Time and again there is enough caution sounded off about the risky nature of loan against property or LAP. But, industry experts call this caution as stretched and believe that all LAP loans should not be painted with the same brush. They argue that many of the listed non-banking finance companies (NBFCs) have improved their underwriting standards substantially to an extent that today they are well-equipped to stomach even 20-30 per cent fall in property prices. Underwriting is the process of detailed credit analysis deployed by financiers before sanctioning and disbursing loans based on information provided by their customers as well as verification of property/deal details, customer’s financial capacity, etc.
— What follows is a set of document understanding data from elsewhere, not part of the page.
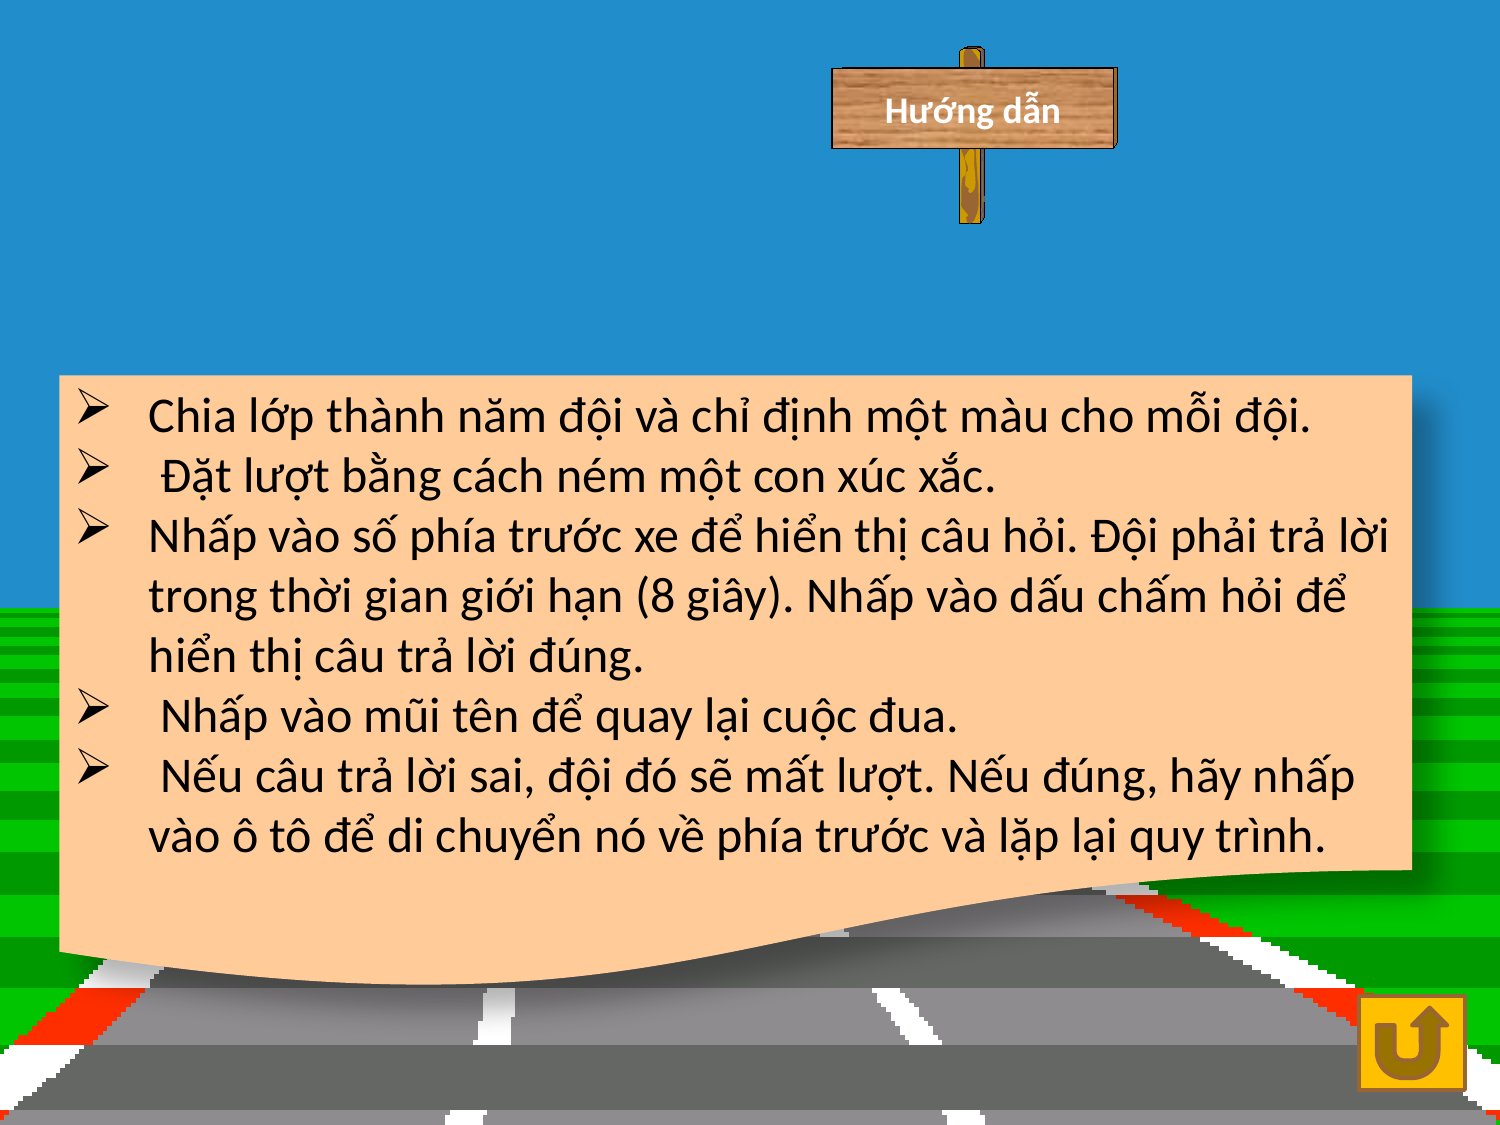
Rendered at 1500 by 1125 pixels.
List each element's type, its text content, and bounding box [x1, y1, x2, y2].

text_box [831, 46, 1119, 225]
text_box Chia lớp thành năm đội và chỉ định một màu cho mỗi đội. Đặt lượt bằng cách ném một con xúc xắc. Nhấp vào số phía trước xe để hiển thị câu hỏi. Đội phải trả lời trong thời gian giới hạn (8 giây). Nhấp vào dấu chấm hỏi để hiển thị câu trả lời đúng. Nhấp vào mũi tên để quay lại cuộc đua. Nếu câu trả lời sai, đội đó sẽ mất lượt. Nếu đúng, hãy nhấp vào ô tô để di chuyển nó về phía trước và lặp lại quy trình. [59, 375, 1413, 985]
picture [0, 0, 1500, 1125]
text_box [1357, 994, 1467, 1092]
Many NBFCs such as Indiabulls Home Loan, PNB Housing, Repco, Dewan Housing, and Canfin Homes, which have 12-24 per cent exposure to LAP loans in their lending portfolio, have improved their assessment and monitoring procedures for LAP. Sanjaya Gupta, managing director, PNB Housing Finance, says that most NBFCs have learnt a lot of lessons from past experiences and that they have moderated their stance on LAP. “NBFCs aren’t as aggressive as they were earlier on LAP and fortunately in India, LAP happens mostly on proprietary loans (by self-employed individuals),” he says.
Industry experts also say that when competition is at its highest, it may be tough to sustain net interest margin without building a safe LAP portfolio where interest rates charged to customers are 200-400 basis points higher than those for home loans.
Restricting the loan-to-property value (LTV) at 45-50 per cent has emerged as the most successful tool in keeping the asset quality in LAP segment under control. Ashwini Kumar Hooda, deputy managing director, Indiabulls Home Loan (which has the highest exposure to LAP loans among listed NBFCs), emphasises that it is the primary house which is taken as the collateral (asset pledged to avail the loan) for LAP and 90 per cent of his company's LAP are in Tier-I cities, where property prices haven’t corrected alarmingly after demonetisation.
Gupta adds that financiers also need to monitor the end-use of the loan. “If a LAP loan is taken for working-capital purpose for a revenue-yielding business by a self-employed person and not for consumption purposes like buying a car or wedding, the risk is less,” he points out. (Working capital is a measure of both a company's efficiency and its short-term financial health. The working capital ratio (current assets/current liabilities) indicates whether a company has enough short-term assets to cover its short-term debt. Anything below one indicates negative W/C (working capital). While anything over two means the company is not investing excess assets. Most believe that a ratio between 1.2 and 2.0 is sufficient. Also known as "net working capital".)
Credit-monitoring practices have also improved. While a few companies engage credit-rating agencies to monitor these loans, some keep a close watch on high-value loans above Rs 1 – 2 crore.
Therefore, instead of seeing LAP as risky, investors could assess the underwriting standards of the NBFCs to draw better comfort from their investments.